Write-up due at 11:59 PM Friday Dec 6 st via e-mail to ddowney at eecs.northwestern.edu. Use EECS 395/495 Project as the e-mail subject line. PDF format preferred, though Plaintext, Word, and HTML are also acceptable. Note extra credit for including latex source.
This project is aimed at integrating Web Information Extraction systems through the use of word representations.
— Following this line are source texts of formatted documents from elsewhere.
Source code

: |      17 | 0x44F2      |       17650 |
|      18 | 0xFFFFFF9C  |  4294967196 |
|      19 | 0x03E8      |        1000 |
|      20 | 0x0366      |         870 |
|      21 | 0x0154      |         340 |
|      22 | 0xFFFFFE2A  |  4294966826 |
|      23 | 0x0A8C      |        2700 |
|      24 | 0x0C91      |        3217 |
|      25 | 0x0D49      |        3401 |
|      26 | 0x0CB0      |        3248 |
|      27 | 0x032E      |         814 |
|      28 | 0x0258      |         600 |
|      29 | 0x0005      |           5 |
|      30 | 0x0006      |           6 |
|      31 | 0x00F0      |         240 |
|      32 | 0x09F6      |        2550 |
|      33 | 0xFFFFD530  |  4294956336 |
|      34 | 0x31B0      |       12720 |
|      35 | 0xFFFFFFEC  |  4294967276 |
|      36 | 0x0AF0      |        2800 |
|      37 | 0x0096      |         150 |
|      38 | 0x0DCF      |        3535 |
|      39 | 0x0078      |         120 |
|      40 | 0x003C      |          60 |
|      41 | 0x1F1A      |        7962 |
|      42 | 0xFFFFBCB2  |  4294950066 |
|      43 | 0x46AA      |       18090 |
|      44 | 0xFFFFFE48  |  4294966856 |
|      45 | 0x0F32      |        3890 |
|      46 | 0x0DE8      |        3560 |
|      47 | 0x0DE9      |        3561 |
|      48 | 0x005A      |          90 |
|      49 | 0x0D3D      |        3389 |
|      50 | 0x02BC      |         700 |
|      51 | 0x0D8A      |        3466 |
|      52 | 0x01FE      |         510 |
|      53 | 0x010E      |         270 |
Four teams will utilize four different automatically extracted knowledge bases, and use graphical models to output word representations for a given set of words that reflect the knowledge in the resources.
To get you started, you can try our sample representation file which uses a simple but not entirely ineffective word representation -- a single dimension equal to the word's length in characters.
For example, from a directory that contains the compiled java class, the unzipped devset directory, and the simplerep.txt file, you should be able to execute the following:
You will be graded on the ingenuity of your techniques and the clarity of your report; note, you must make some use of ideas from the course (although you can use other techniques as well).
Note, if you write your report in latex format and include both your latex source and figure files, you will automatically receive one point of extra credit.
Testing Code
You should use our java class, RepresentationTester, which takes in set of word representations and returns their performance on the development set, along with the performance of a random baseline.
java RepresentationTester devset simplerep.txt
On my system, the simple rep averages 0.070 as opposed to the random 0.066 (for reference you can consult the expected output of this run).
Oddly, you might get slightly different performance numbers on your system/java version (e.g., I got rep score of 0.069 and random of 0.067 on another system). However,
the random seeds are fixed in the code, so performance should be the same across multiple runs on the same system.
Presentations
Each group will present work-in-progress (5-10 minute presentation) in class on Thursday, Dec 5. This will be the last day of class, and no final presentations will be held.